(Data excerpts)
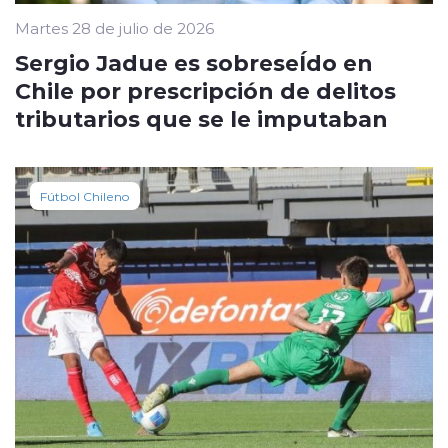
Martes 28 de julio de 2026
Sergio Jadue es sobreseÍdo en
Chile por prescripción de delitos
tributarios que se le imputaban
Fútbol Chileno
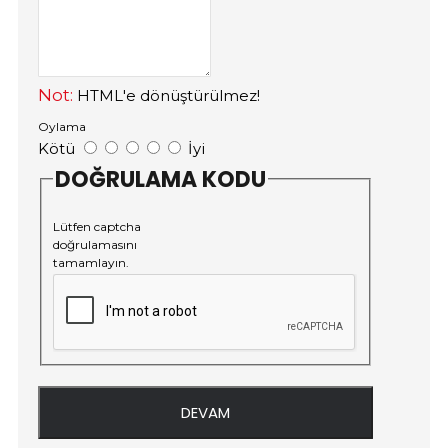
Not:
HTML'e dönüştürülmez!
Oylama
Kötü
İyi
DOĞRULAMA KODU
Lütfen captcha
doğrulamasını
tamamlayın.
DEVAM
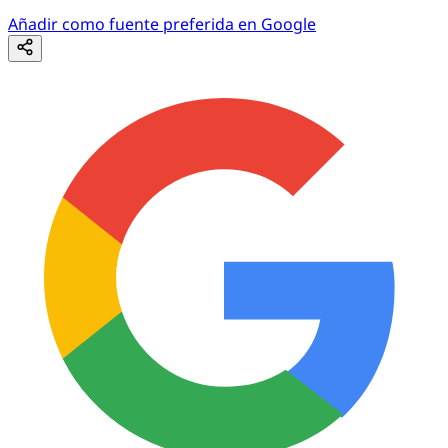
Añadir como fuente preferida en Google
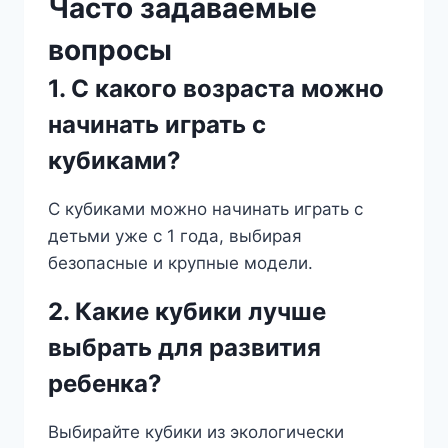
Часто задаваемые
вопросы
1. С какого возраста можно
начинать играть с
кубиками?
С кубиками можно начинать играть с
детьми уже с 1 года, выбирая
безопасные и крупные модели.
2. Какие кубики лучше
выбрать для развития
ребенка?
Выбирайте кубики из экологически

| Work required |
Can you copy out the lines of the material word for word, starting with the line that contains "Часто задаваемые" and going on through the last line of the material?

| Task solution |
Часто задаваемые
вопросы
1. С какого возраста можно
начинать играть с
кубиками?
С кубиками можно начинать играть с
детьми уже с 1 года, выбирая
безопасные и крупные модели.
2. Какие кубики лучше
выбрать для развития
ребенка?
Выбирайте кубики из экологически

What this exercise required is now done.